PEOPLE
v.
FRAZIER
Docket No. 4,656.
Michigan Court of Appeals.
Decided February 24, 1969.Frank J. Kelley, Attorney General, Robert A. Derengoski, Solicitor General, William L. Cahalan, Prosecuting Attorney, Samuel J. Torina, Chief Appellate Lawyer, and Stephen H. Boak, Assistant Prosecuting Attorney, for the people.
Donald L. Hobson, for defendant on appeal.
BEFORE: McGREGOR, P.J., and FITZGERALD and CYNAR,[*] JJ.
McGREGOR, P.J.
Defendant was arrested in July, 1966, on a charge of assault with intent to rob and steal, being armed.[1] The examination, at which the *40 defense counsel cross-examined the complaining witness, was held later the same month. Defendant was convicted in a non-jury trial beginning in May, 1967. The trial did not begin on the original date set, as neither a courtroom nor the defense counsel were available. Once the trial began, the mother of the complaining witness testified that he was in Vietnam, serving in the armed forces. Defense counsel stated that, although he did not object to the admission of the complaining witness's testimony from the examination, he did not believe it necessary to conduct the trial before the complaining witness was available. The court ruled that the preliminary examination transcript was admissible, and it was read into the record.
The issues are: (1) whether the court erred by ruling the complaining witness's examination testimony admissible, (2) whether the proceedings denied defendant his constitutional right to confront the complaining witness, and (3) whether defendant was denied his constitutional right to a speedy trial.
No error was committed by the admission of the preliminary examination testimony of the complaining witness. CL 1948, § 768.26 (Stat Ann 1954 Rev § 28.1049). There was both a showing by the prosecution that the witness was unavailable and an acceptance by defense counsel, on the record, of that unavailability. The present situation is analogous to the fact situations in People v. Boyles (1968), 11 Mich. App. 417, and People v. Dusterwinkle (1966), 3 Mich. App. 150, where the court ruled that there was no judicial abuse of discretion in the admission of preliminary examination testimony because the witness's unavailability was shown by the prosecution, and acknowledged by defense counsel. Defendant's failure to make a specific objection at the trial precludes an appellate attack on the showing *41 of unavailability or a charge that defendant was denied his right to confront the witness. See Morris v. Radley (1943), 306 Mich. 689, 699. The record does not support the claim in defendant's appellate brief that he objected to the admission of the transcript containing the complaining witness's testimony. Defendant's objection was that there was no reason to have the trial that time rather than when the principal witness was available.

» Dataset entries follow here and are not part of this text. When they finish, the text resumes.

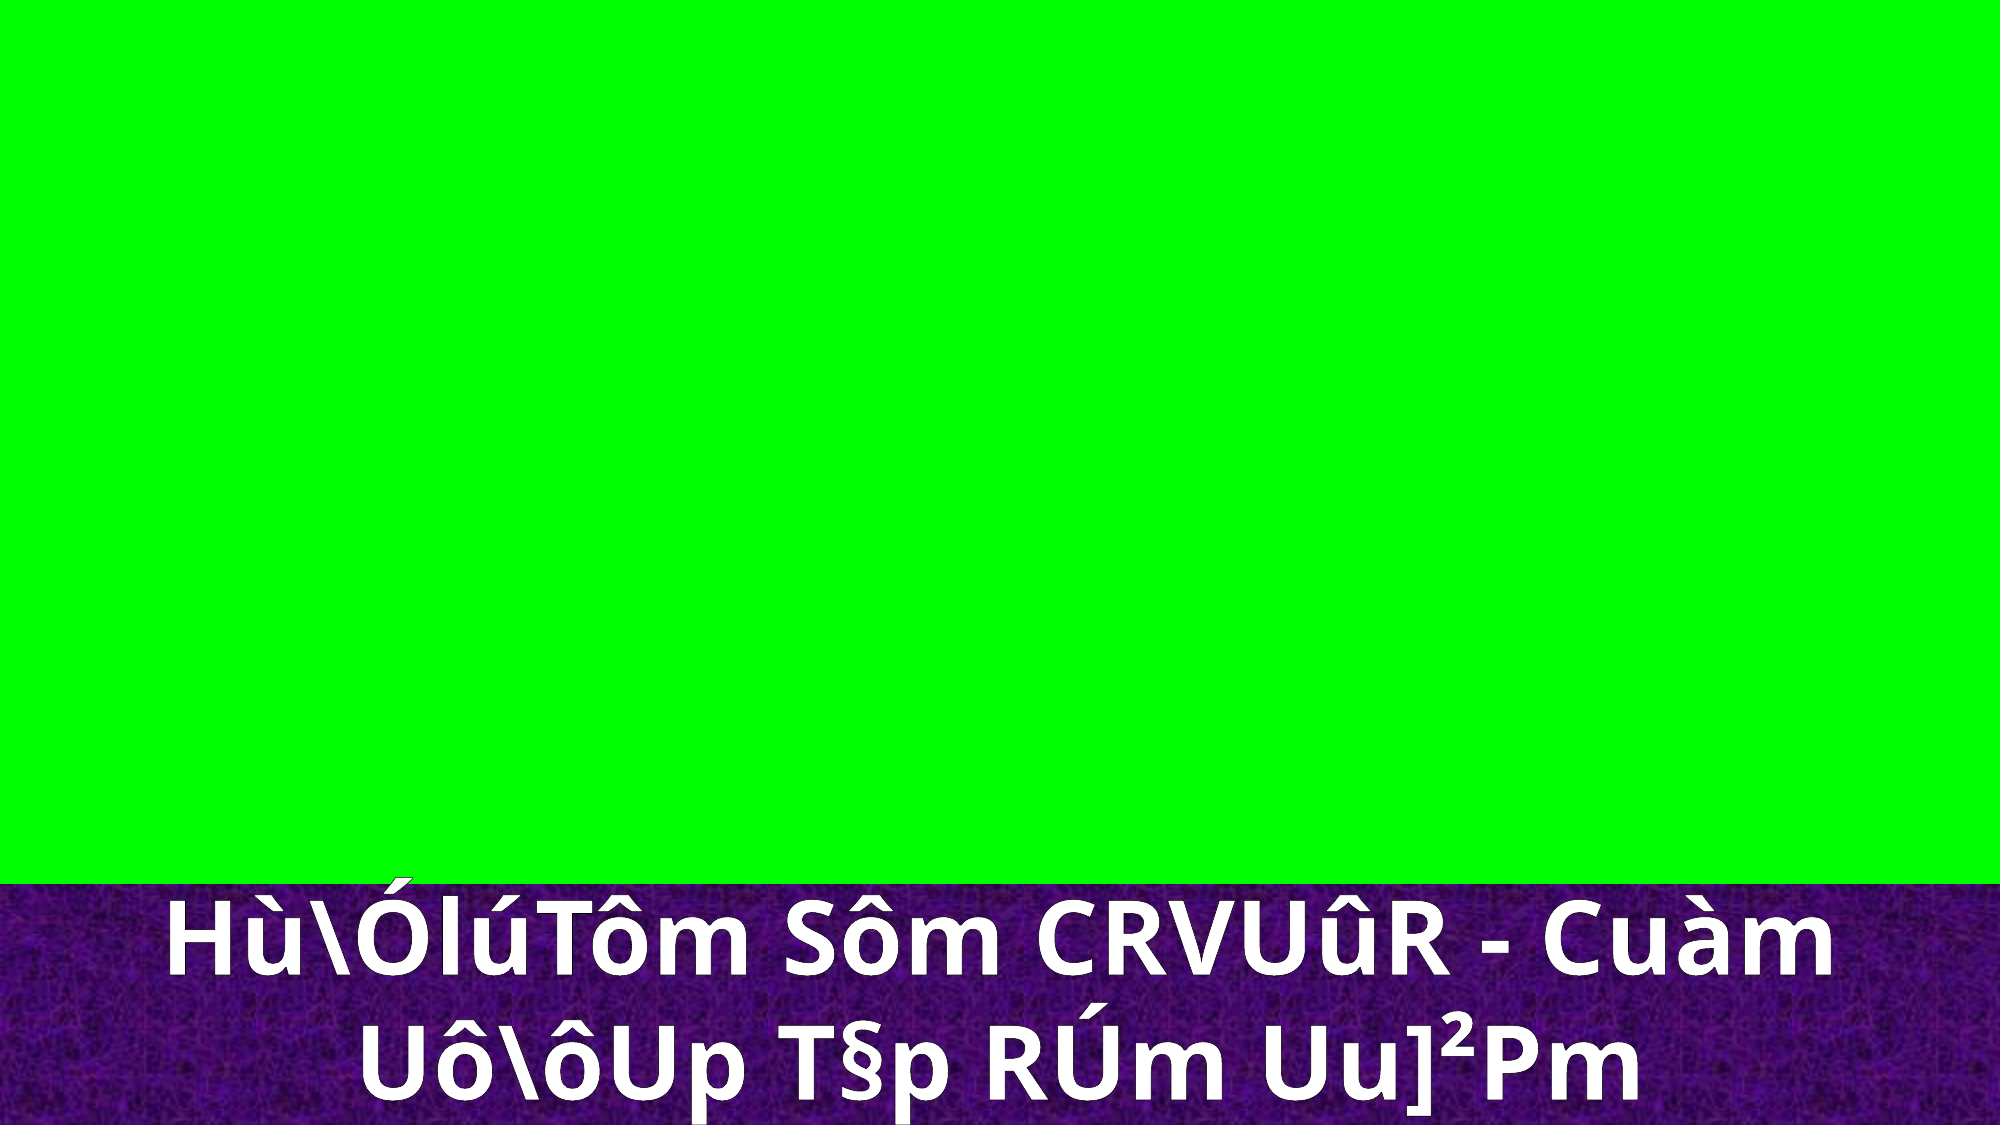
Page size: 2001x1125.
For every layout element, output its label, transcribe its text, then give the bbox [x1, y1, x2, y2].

text_box Hù\ÓlúTôm Sôm CRVUûR - Cuàm Uô\ôUp T§p RÚm Uu]²Pm [0, 863, 2000, 1125]
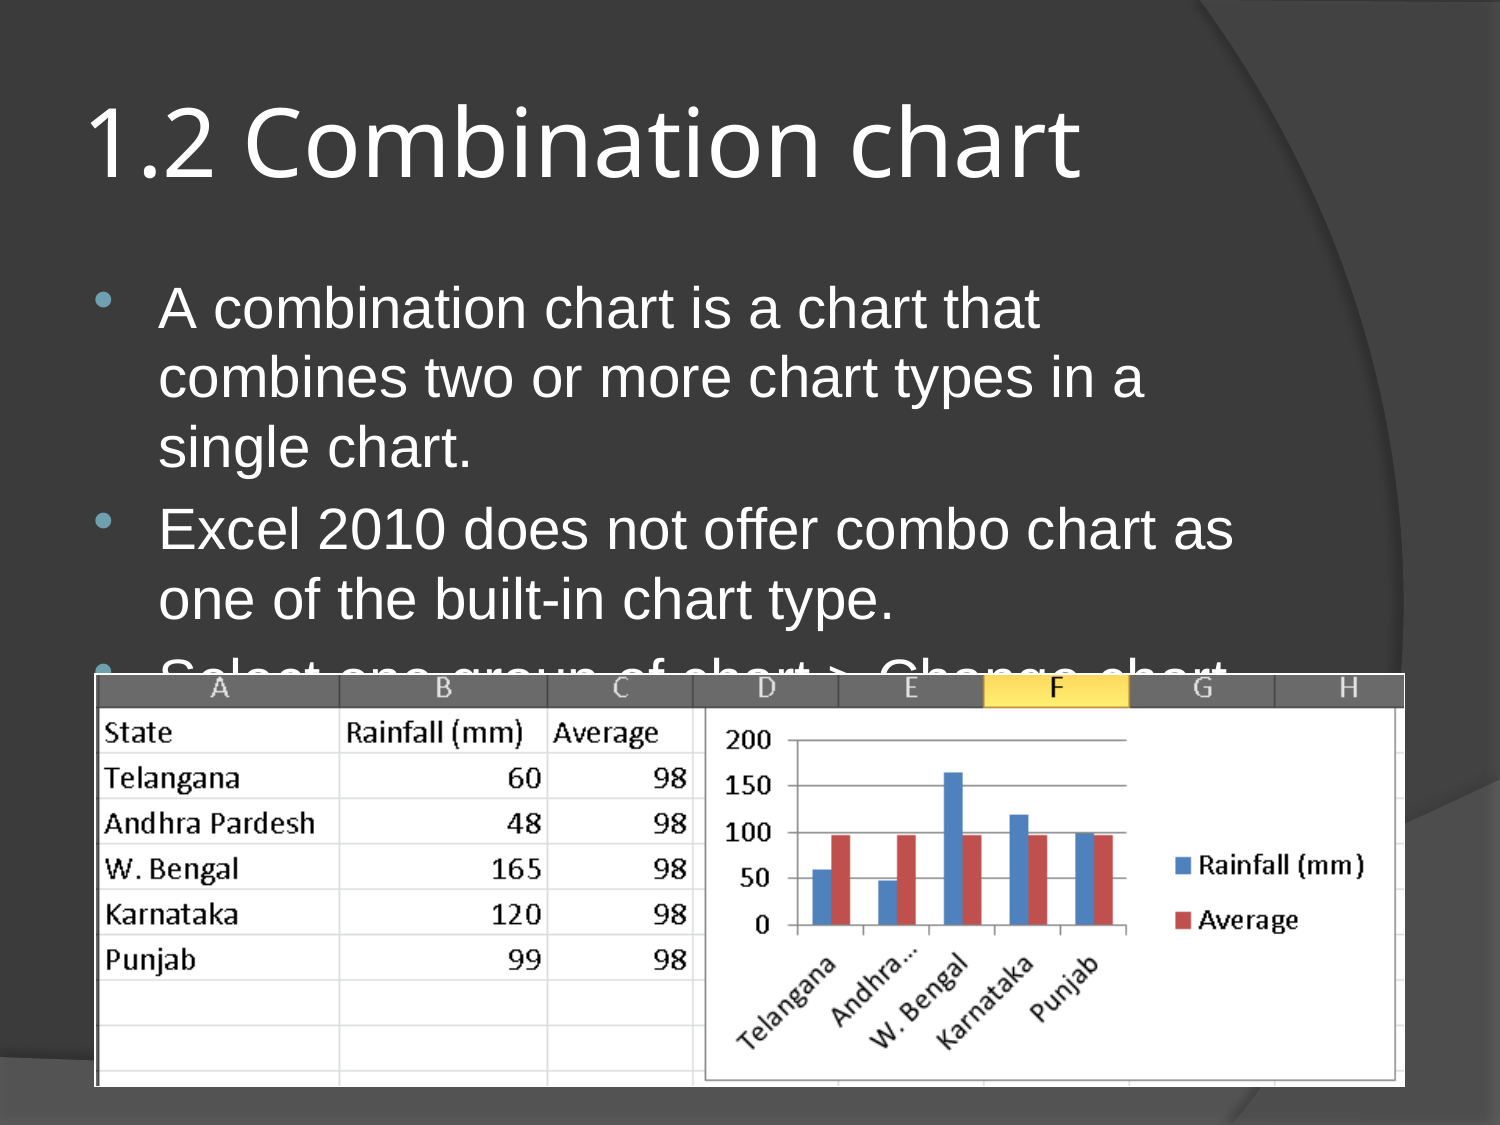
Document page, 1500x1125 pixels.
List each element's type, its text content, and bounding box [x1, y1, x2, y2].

picture [95, 674, 1405, 1087]
title 1.2 Combination chart [75, 45, 1300, 233]
list A combination chart is a chart that combines two or more chart types in a single chart. Excel 2010 does not offer combo chart as one of the built-in chart type. Select one group of chart > Change chart type [75, 262, 1300, 1005]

Counsel appearing for defendant at trial cross-examined the complaining witness at the preliminary examination. Thus, the introduction into evidence of the examination transcript did not deny defendant his right to confront the witness. Pointer v. Texas (1965), 380 U.S. 400 (85 S. Ct. 1065, 13 L. Ed. 2d 923); People v. Batten (1967), 9 Mich. App. 195; People v. Doverspike (1966), 5 Mich. App. 181.
Finally, defendant argues that the delay in beginning the trial was prejudicial, as it deprived him of his 6th Amendment right to a speedy trial. The prosecution replies that a speedy trial must be demanded. The prosecution is correct.
Under Michigan law, a defendant desirous of exercising his right to a speedy trial must make a proper demand upon the court. People v. Miklovich (1965), 375 Mich. 536; People v. Duncan (1964), 373 Mich. 650; People v. Foster (1933), 261 Mich. 247; People v. Nawrocki (1967), 6 Mich. App. 46. The record does not contain a demand or any other recorded attempt by defendant to obtain his right to a prompt disposition of the criminal accusation against him. The only indication of any sentiment on this issue was defendant's objection, raised at the admission of the preliminary examination testimony, that the trial should be held later. That objection and the present argument raised on appeal are *42 mutually exclusive, and the record does not support defendant's contention.
The Michigan demand requirement is not inconsistent with Klopfer v. North Carolina (1967), 386 U.S. 213 (87 S. Ct. 988, 18 L. Ed. 2d 1), which held the 6th Amendment right to a speedy trial applicable to the states through the due process clause of the 14th Amendment. The right to a speedy trial is the right to have the prosecution of a criminal accusation within a reasonable time. Considering the delays and docket congestion in the courts and the absence of any recorded demand for a speedy disposition of his case, we do not believe the 10-month wait between arrest and trial violated defendant's right to a speedy trial. We find no merit in defendant's appellate arguments.
Conviction affirmed.
All concurred.
NOTES
[*] Circuit Judge, sitting on the Court of Appeals by assignment.
[1] CL 1948, § 750.89 (Stat Ann 1962 Rev § 28.284).